[[ Information shown, beginning ]]

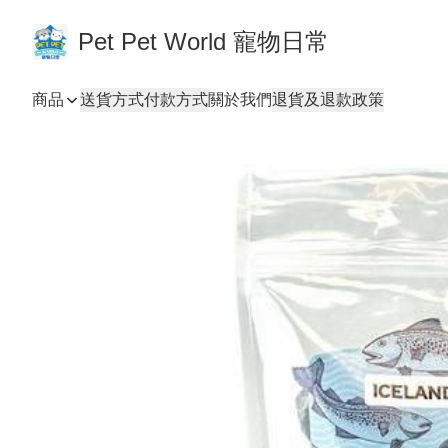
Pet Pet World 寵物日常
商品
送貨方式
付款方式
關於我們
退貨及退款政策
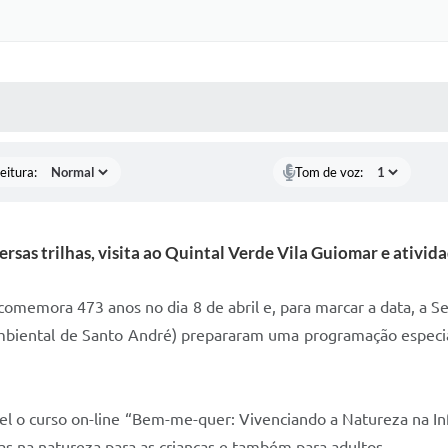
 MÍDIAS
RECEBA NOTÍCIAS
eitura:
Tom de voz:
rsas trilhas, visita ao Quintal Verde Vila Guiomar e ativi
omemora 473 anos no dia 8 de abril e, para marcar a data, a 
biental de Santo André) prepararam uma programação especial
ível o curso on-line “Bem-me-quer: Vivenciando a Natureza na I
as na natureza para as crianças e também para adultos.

[[ Information shown, end ]]
[[ Information shown, beginning ]]

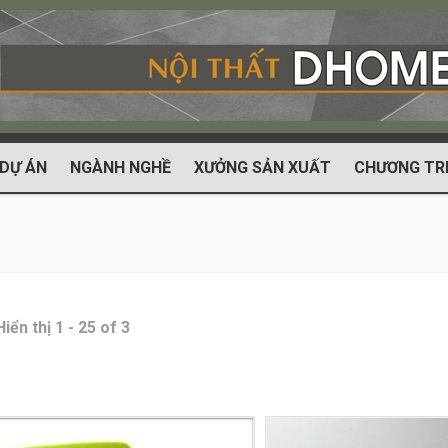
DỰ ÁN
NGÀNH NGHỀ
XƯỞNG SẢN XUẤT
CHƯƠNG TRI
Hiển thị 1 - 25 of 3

[[ Information shown, end ]]

_To do:_ To complete this exercise, transcribe exactly the lines above from the one that holds "Pet Pet World 寵物日常" through the one that holds "as na natureza". Pictures stay out.

_Result for this exercise:_
Pet Pet World 寵物日常
商品
送貨方式
付款方式
關於我們
退貨及退款政策
 MÍDIAS
RECEBA NOTÍCIAS
eitura:
Tom de voz:
rsas trilhas, visita ao Quintal Verde Vila Guiomar e ativi
omemora 473 anos no dia 8 de abril e, para marcar a data, a 
biental de Santo André) prepararam uma programação especial
ível o curso on-line “Bem-me-quer: Vivenciando a Natureza na I
as na natureza para as crianças e também para adultos.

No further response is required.